Fot. whiteMAD/Mateusz Markowski

Warsaw City Hall – monumental palace from Bank Square

The Warsaw City Hall is a building that dates back to the 17th century. Its present form was given to it during the reconstruction of 1823-1825 and the adaptation of the building into the Palace of the Government Commission of Revenue and Treasury. It is located at 3/5 Bank Square and is one of Warsaw’s most monumental edifices.

The palace was built in the classicist style as a result of a reconstruction of the baroque Leszczyński Palace designed by Antonio Corazzi. It was then given the form of an entre cour et jardin type residence with a semi-enclosed front courtyard. The architect kept the earlier baroque plan of the building, but gave it a new form. It consists of a main body and two wings with Ionic colonnades on the square side. The tympanum features a bas-relief by Paweł Maliński depicting Minerva, Mercury and Jason, and allegories of the Vistula and Bug rivers.

▶ _Data items_:
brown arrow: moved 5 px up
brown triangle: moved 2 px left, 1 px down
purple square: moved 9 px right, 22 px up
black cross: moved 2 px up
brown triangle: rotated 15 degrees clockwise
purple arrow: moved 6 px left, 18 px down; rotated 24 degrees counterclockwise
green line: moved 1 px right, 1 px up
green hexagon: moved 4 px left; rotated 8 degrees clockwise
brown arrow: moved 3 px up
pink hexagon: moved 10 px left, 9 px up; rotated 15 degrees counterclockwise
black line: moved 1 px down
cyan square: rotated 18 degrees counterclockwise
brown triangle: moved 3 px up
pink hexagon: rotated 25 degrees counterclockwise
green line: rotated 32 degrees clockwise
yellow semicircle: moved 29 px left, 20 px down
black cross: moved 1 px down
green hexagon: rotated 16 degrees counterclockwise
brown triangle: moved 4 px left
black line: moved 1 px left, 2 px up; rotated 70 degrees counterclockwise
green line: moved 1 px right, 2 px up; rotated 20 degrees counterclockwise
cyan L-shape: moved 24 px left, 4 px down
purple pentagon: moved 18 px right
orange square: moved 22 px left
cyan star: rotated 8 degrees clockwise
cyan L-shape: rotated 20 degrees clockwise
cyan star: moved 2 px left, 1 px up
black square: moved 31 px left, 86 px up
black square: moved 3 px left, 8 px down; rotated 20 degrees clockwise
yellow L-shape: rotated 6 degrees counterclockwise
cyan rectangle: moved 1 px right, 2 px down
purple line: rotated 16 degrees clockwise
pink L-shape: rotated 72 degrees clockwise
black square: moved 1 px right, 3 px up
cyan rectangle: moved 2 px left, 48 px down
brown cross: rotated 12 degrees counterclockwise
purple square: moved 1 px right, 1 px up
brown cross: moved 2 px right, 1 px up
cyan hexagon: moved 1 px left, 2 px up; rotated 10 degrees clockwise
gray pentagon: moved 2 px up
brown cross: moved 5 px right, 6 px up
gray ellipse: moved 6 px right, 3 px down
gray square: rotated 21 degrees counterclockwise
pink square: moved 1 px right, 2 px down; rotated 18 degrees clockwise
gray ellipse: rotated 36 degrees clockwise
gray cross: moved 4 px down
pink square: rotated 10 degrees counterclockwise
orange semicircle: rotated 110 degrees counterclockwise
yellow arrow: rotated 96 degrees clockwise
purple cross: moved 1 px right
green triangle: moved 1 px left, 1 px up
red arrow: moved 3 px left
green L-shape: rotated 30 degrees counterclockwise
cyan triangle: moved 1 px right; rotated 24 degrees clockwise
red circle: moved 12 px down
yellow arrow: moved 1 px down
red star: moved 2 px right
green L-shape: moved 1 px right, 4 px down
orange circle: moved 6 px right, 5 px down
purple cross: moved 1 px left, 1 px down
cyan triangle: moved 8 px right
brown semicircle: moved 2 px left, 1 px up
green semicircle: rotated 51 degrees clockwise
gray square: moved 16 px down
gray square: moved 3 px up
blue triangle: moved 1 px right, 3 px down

▶ _SHORT EXERCISE_: Please state the address of the building described in the Warsaw City Hall text.

▶ _SOLUTION_: 3/5 Bank Square